Inwazja na Ukrainę coraz bliżej? Rosja ewakuuje swoje placówki dyplomatyczne
Na początku roku Rosja rozpoczęła ewakuację swoich dyplomatów z ambasady w Kijowie i konsulatu we Lwowie - poinformował we wtorek dziennik "New York Times". Dziennikarze twierdzą, że działania Moskwy mogą wskazywać na zbliżający się atak na Ukrainę lub być elementem politycznej gry Władimira Putina.
18.01.2022 11:15
"New York Times" podaje, że wycofywanie rosyjskiego personelu z Ukrainy rozpoczęło się 5 stycznia od ambasady w Kijowie. Następnie operacja miała objąć także konsulat we Lwowie. Wszystkie poczynania na bieżąco śledziły zarówno ukraińskie, jak i amerykańskie służby. Dziennik zaznacza, że Rosja miała być tego całkowicie świadoma.

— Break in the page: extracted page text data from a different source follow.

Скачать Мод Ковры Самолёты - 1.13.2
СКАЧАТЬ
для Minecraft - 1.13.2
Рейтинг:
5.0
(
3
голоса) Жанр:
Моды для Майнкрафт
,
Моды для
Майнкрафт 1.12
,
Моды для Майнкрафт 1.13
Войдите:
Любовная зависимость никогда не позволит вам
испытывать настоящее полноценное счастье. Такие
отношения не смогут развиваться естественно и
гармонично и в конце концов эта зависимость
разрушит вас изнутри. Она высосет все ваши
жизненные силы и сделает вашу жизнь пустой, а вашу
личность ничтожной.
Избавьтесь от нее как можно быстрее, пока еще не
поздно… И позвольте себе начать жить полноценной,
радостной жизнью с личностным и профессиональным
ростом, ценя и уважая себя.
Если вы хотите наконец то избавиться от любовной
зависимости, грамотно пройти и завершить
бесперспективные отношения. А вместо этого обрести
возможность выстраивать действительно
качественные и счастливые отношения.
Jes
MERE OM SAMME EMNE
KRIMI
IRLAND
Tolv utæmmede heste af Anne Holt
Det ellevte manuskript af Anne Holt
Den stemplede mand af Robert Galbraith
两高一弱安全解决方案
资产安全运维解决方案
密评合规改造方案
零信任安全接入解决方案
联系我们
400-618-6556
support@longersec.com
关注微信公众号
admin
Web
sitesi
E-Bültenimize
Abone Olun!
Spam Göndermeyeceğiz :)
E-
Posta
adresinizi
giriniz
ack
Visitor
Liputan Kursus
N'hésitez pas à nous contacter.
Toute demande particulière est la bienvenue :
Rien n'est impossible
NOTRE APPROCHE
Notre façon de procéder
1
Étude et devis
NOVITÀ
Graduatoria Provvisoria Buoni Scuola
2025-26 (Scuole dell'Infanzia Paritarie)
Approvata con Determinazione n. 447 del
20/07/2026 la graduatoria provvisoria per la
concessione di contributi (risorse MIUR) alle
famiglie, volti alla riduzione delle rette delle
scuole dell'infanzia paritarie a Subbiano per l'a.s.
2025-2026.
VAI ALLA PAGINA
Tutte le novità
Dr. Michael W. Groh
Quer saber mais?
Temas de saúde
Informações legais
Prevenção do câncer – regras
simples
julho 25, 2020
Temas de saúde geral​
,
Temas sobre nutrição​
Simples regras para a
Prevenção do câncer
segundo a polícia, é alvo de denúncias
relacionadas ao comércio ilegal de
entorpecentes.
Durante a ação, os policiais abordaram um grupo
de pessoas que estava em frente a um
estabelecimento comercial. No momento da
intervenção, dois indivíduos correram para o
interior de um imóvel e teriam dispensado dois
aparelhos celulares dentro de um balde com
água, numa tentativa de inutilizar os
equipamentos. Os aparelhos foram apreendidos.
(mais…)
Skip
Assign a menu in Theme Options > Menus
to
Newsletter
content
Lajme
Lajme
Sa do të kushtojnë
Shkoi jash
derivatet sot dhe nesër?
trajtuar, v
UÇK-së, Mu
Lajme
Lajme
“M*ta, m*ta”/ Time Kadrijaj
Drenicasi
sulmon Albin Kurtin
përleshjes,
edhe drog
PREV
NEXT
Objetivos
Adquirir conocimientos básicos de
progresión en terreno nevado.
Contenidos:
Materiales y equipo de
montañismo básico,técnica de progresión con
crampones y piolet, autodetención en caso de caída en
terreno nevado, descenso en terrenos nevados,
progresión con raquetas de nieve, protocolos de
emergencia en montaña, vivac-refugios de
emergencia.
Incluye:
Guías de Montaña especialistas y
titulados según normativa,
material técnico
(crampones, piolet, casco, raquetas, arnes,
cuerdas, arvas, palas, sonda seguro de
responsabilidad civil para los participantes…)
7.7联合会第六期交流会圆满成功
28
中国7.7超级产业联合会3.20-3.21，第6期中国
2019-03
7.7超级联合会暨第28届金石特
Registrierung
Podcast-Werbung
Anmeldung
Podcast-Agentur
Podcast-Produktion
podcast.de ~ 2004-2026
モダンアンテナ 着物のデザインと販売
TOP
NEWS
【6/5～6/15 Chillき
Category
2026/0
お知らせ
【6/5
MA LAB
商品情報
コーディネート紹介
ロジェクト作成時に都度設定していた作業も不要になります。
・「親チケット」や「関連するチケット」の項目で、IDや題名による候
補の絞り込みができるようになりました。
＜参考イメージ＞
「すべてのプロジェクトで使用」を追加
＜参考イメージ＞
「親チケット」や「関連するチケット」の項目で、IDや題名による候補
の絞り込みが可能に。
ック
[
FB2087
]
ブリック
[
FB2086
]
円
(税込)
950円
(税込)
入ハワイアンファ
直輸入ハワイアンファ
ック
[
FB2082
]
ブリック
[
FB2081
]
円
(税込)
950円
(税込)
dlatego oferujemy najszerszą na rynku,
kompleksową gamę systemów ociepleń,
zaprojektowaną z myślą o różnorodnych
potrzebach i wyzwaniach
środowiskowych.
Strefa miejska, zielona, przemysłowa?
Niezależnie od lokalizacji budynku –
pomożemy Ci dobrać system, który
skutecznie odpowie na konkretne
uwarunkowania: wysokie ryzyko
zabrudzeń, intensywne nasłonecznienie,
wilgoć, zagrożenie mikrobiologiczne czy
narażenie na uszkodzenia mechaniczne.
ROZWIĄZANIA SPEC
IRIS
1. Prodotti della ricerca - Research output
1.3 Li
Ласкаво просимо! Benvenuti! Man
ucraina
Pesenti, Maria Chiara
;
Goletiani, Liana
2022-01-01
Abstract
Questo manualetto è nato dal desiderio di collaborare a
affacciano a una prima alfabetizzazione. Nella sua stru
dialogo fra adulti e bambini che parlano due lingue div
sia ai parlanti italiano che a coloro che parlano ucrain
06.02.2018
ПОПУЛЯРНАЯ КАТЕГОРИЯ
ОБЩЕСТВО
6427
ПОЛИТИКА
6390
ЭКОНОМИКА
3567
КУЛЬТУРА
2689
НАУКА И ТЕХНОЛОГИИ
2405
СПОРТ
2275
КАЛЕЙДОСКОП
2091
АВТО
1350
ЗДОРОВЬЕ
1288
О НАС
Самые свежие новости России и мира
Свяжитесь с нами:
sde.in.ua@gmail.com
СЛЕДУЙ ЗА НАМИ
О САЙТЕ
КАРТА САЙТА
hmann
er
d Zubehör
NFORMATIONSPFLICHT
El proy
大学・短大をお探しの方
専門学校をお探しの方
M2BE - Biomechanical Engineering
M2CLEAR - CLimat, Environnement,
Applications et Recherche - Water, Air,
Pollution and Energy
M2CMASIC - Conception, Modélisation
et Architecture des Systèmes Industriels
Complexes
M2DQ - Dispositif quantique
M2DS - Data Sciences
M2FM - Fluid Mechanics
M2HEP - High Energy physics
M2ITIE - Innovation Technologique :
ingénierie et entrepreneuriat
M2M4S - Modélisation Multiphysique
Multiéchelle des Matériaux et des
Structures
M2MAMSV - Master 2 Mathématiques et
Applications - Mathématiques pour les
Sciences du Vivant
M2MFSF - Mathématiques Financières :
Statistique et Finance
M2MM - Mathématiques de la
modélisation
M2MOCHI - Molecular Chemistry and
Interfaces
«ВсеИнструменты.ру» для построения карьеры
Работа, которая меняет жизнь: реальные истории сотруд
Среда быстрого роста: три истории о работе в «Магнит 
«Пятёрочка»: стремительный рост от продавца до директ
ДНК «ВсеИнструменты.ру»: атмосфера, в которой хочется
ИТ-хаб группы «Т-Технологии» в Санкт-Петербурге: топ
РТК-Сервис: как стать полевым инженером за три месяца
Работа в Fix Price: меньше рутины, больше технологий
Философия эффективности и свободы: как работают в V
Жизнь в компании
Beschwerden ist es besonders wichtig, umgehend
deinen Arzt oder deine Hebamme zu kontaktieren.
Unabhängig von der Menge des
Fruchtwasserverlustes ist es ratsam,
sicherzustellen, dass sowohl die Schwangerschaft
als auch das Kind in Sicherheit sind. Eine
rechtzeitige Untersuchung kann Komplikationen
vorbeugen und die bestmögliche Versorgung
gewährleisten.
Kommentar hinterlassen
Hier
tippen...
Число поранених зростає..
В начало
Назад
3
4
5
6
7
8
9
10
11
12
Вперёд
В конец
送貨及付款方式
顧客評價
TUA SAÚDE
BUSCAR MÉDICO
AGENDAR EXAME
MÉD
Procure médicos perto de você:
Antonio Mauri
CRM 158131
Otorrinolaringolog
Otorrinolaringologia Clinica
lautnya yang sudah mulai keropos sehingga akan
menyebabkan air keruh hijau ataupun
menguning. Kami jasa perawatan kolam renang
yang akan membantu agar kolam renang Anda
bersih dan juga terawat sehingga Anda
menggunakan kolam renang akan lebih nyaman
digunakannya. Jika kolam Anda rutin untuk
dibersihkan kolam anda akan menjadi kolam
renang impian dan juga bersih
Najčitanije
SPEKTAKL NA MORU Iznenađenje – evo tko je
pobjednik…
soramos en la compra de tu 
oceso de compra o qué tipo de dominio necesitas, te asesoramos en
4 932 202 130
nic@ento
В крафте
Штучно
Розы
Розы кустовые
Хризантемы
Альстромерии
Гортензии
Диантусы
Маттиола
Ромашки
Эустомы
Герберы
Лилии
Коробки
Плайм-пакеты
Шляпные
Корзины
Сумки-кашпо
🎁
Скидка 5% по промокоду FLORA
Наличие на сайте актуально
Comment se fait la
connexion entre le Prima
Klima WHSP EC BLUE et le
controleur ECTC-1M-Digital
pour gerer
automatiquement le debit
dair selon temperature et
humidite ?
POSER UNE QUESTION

Gazeta zauważa jednak, że ocena działań prowadzonych przez administrację Federacji Rosyjskiej nie jest łatwa, ponieważ może być to kolejny etap rozgrywki prezydenta Rosji Władimira Putina.
W sumie ewakuowanych z ambasady w Kijowie oraz konsulatu we Lwowie zostało 38 osób. Wśród nich większość stanowili członkowie rodzin rosyjskich dyplomatów - ustalił "NYT". Doniesienia skomentowało już rosyjskie ministerstwo spraw zagranicznych, które nie zaprzeczyło, ani też nie potwierdziło, że w placówkach dyplomatycznych na Ukrainie doszło do ewakuacji.
Zobacz też: Zaskakujące wyznanie polityka PiS. Były minister zdrowia wystosował apel
Rosyjska inwazja nieunikniona? Gorąco przy granicy z Ukrainą
Amerykańska gazeta wskazuje, że reakcja Kremla może być kolejnym sygnałem, że w najbliższych tygodniach Moskwa spróbuje zaatakować Ukrainę. Dziennikarze przekazali, że w ocenie części amerykańskich polityków Władimir Putin wciąż nie podjął jednak ostatecznej decyzji.
"To, jak interpretować ewakuację, stało się częścią zagadki polegającej na przewidzeniu kolejnej sztuki prezydenta Rosji Władimira Putina. Ukraińscy i amerykańscy urzędnicy twierdzą, że odchudzenie rosyjskiej ambasady może być po części propagandą, po części przygotowaniem do zbliżającego się konfliktu lub po części manewrem mylącym. Wszystkie trzy opcje wchodzą w grę" - pisze we wtorek "New York Times".
W ostatnich dniach doszło także do ataków hakerskich na portale ukraińskich ministerstw. Zdaniem zastępcy sekretarza ukraińskiej Rady Bezpieczeństwa Narodowego i Obrony Serhija Demediuka stoją za nim grupa związana z białoruskim wywiadem.
Łukaszenka zapowiada: wkrótce manewry wojskowe przy granicy z Polską
W poniedziałek Aleksander Łukaszenka ogłosił, że w lutym na zachodzie Białorusi odbędą się rosyjsko-białoruskie manewry wojskowe. Na temat organizowanych przy granicy z Polską ćwiczeń przywódca rozmawiał z białoruskim ministrem obrony Wiktarem Chreninem.
- Planowaliśmy rozpoczęcie manewrów w lutym. Proszę ustalić dokładną datę i nas poinformować, żeby nas nie oskarżano ni stąd, ni zowąd o ściąganie wojsk, jakbyśmy się szykowali do wojny - powiedział prezydent Białorusi do Chrenina, cytowany przez agencję BiełTA.
Zaznaczył, że sprawa ćwiczeń została uzgodniona z prezydentem Rosji Władimirem Putinem. - To powinny być normalne manewry zgodnie z konkretnym scenariuszem w konfrontacji z siłami Zachodu oraz południa - stwierdził Łukaszenka, wskazując tym samym na kraje bałtyckie oraz Polskę i Ukrainę.